Iraq has received its first group of Western tourists since the fall of Saddam Hussein in 2003, the Tourism and Antiquities Ministry said.

The group of eight holidaymakers — five Britons, two Americans and a Canadian — arrived on March 8 and toured Iraq’s landmark historic sites, including the Biblical city of Babylon, fabled home to the Hanging Gardens.

Their three week trip was organized by a British adventure tour operator, ministry spokesman Abdul-Zahra al-Telagani said, but he declined to name the company.

“This is the first group since the regime’s fall,” he said. “We expect these tourists will convey a positive message to their citizens back home that the situation in Iraq is good.”

Their itinerary included the Castle of Arbil — a relic of the medieval Ottoman empire in Iraq’s northern Kurdish region — as well as the ancient Assyrian city of Nineveh, in Mosul, a dangerous city still crawling with Sunni Arab insurgents.

They visited the al-Askari mosque in Samarra, one of the holiest sites of Shi’ite Islam, whose devastation in a bomb attack in 2006 unleashed a wave of sectarian violence that brought Iraq to the brink of civil war.

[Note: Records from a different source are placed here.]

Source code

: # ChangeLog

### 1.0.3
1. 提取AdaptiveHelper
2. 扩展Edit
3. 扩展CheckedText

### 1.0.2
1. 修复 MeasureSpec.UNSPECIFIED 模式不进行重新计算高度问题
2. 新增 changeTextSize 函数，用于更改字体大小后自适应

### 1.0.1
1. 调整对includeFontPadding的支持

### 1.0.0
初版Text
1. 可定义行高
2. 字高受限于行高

In the south, the tourists saw the holy Shi’ite shrines of Kerbala and Najaf, which are already popular with religious pilgrims from Iran, and the southern oil-hub Basra.

They will finish with a visit to the Iraqi National Museum. The building was re-opened last month for the first time since looters pillaged it after the U.S.-led invasion.

Iraq, part of a region known as the cradle of civilization, has countless archaeological and religious sites but decades of war have shut the doors to foreign tourist groups.